→ What you need to do
Check each line of the listing for the string "Router", then state how many lines have it. Only the number is wanted.
-- Records for this task follows --
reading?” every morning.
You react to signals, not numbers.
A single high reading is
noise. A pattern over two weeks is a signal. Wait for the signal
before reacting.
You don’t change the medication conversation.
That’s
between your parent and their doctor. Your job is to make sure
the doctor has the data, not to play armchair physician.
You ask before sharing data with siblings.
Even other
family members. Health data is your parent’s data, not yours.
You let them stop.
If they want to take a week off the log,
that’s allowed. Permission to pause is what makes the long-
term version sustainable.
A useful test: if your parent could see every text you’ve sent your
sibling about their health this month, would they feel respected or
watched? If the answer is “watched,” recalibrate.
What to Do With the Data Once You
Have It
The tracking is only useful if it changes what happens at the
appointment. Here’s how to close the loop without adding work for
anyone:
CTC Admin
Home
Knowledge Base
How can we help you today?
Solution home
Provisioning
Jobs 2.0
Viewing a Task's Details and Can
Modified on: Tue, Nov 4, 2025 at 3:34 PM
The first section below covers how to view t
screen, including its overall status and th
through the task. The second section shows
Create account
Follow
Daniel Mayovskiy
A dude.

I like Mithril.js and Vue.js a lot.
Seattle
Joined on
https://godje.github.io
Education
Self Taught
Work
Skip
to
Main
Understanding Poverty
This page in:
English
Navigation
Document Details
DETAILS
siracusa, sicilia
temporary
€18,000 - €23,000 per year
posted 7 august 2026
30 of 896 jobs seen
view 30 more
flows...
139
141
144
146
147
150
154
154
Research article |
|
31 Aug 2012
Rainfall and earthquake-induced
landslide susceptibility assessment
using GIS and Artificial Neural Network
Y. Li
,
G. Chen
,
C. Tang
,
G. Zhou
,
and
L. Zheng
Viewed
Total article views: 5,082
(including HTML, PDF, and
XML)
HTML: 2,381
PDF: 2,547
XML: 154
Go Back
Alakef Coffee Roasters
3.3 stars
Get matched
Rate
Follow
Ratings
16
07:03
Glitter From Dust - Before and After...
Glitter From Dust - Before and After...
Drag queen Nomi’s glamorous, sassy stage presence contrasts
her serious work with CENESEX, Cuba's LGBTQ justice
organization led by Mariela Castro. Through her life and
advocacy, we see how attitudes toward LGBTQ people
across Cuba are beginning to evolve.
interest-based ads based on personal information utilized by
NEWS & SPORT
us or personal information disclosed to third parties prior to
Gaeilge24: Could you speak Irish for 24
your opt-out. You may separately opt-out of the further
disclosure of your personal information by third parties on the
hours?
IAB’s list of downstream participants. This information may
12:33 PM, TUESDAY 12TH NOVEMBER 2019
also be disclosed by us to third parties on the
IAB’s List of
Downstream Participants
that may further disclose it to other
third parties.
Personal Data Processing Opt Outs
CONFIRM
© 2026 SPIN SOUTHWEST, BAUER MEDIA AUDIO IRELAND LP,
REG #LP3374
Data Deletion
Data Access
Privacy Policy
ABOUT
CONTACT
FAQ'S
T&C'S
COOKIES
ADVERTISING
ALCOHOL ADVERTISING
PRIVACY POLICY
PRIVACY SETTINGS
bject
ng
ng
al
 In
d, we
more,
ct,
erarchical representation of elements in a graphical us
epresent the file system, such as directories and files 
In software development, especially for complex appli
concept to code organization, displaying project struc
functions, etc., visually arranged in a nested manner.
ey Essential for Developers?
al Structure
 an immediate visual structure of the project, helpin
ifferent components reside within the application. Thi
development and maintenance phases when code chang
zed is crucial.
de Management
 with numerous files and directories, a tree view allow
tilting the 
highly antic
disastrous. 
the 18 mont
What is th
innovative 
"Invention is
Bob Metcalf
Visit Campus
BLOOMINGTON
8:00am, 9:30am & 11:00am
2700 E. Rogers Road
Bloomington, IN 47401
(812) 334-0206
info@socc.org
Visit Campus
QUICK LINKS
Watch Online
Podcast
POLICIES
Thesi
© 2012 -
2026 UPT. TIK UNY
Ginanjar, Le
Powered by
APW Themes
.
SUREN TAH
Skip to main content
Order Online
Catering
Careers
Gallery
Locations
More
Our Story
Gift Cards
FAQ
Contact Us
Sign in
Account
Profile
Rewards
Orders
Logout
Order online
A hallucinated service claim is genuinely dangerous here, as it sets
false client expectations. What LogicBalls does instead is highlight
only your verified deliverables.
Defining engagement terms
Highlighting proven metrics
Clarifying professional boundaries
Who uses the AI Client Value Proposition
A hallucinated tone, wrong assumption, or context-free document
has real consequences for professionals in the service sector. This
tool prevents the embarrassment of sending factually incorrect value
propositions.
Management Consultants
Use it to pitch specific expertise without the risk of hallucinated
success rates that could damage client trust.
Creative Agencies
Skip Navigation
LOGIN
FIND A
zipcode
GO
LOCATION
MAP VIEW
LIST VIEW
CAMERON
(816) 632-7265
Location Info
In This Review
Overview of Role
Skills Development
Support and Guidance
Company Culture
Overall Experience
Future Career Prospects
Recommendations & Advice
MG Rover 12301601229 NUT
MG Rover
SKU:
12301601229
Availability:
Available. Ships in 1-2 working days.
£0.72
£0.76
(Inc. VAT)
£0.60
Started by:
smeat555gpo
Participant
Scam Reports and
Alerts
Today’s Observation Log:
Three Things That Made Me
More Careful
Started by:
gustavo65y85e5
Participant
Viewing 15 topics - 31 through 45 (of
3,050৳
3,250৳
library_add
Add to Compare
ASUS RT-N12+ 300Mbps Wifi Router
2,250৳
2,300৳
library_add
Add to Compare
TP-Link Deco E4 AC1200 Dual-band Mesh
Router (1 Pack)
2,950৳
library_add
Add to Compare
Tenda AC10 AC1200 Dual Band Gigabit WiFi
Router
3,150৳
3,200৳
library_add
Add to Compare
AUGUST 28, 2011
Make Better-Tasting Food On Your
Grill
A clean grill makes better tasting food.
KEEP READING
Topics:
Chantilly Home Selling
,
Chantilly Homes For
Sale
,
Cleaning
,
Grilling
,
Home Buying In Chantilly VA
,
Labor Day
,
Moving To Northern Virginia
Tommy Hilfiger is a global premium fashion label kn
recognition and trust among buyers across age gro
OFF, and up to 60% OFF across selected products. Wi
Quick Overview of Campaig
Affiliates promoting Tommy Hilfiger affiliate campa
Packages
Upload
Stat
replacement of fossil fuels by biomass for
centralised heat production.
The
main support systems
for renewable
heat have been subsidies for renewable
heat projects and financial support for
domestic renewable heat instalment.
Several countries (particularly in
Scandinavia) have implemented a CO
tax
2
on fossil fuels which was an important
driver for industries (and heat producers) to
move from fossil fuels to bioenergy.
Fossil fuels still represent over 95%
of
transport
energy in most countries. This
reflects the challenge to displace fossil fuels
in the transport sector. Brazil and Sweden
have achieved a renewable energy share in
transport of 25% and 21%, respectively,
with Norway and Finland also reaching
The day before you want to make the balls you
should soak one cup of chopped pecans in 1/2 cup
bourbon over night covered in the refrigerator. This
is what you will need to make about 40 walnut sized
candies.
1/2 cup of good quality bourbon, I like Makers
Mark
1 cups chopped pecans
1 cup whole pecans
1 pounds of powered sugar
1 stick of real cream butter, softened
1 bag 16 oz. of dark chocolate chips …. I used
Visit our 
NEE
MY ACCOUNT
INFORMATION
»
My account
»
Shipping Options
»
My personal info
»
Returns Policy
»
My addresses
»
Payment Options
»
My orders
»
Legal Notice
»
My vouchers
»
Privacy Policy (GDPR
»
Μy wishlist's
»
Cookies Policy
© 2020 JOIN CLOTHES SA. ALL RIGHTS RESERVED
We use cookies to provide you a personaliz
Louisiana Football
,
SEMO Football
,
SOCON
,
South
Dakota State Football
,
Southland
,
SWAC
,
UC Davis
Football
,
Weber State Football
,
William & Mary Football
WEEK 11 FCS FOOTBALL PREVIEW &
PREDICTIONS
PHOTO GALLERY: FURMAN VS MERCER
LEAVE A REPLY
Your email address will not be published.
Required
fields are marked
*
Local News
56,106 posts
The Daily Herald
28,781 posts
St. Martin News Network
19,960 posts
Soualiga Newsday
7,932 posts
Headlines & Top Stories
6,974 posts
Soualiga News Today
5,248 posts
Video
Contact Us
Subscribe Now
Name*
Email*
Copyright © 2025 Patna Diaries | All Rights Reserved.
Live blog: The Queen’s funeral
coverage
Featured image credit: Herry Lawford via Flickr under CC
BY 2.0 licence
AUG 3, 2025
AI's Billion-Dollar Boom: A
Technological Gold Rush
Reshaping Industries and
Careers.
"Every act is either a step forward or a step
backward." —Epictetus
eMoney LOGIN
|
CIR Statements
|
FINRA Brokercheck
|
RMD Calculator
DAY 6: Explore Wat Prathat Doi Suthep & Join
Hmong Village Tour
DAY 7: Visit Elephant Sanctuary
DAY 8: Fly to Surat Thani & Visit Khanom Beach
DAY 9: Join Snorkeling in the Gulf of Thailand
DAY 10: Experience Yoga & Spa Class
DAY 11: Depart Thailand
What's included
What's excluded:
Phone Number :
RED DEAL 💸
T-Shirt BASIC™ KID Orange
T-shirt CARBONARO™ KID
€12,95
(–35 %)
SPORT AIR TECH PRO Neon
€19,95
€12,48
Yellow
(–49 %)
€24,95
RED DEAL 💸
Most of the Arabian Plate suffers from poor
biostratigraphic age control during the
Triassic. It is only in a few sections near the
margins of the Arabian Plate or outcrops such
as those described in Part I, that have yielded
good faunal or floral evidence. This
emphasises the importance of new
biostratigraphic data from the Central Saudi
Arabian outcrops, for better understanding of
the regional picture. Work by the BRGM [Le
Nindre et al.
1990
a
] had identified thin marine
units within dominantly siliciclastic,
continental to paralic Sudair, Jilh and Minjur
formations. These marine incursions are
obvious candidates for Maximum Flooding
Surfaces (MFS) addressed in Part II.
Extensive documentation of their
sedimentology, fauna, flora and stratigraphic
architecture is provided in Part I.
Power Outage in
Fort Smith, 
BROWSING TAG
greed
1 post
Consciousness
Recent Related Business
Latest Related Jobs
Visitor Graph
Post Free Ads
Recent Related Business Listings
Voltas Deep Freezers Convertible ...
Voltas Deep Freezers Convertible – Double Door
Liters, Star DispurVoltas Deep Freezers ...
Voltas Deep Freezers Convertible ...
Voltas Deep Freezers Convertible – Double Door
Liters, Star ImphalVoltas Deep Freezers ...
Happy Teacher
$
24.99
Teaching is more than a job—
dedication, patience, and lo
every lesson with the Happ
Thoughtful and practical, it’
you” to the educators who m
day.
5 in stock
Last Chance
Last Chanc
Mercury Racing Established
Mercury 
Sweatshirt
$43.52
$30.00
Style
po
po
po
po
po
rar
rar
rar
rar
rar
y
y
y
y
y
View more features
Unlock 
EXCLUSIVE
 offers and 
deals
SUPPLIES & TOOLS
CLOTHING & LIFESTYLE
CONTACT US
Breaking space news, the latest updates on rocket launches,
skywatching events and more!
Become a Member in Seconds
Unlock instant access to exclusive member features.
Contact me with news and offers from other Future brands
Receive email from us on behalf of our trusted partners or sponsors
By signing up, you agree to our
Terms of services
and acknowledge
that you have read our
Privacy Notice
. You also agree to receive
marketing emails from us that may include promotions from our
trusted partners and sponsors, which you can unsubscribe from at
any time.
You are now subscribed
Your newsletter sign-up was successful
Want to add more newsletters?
-- Records for this task concluded --
→ Answer box
3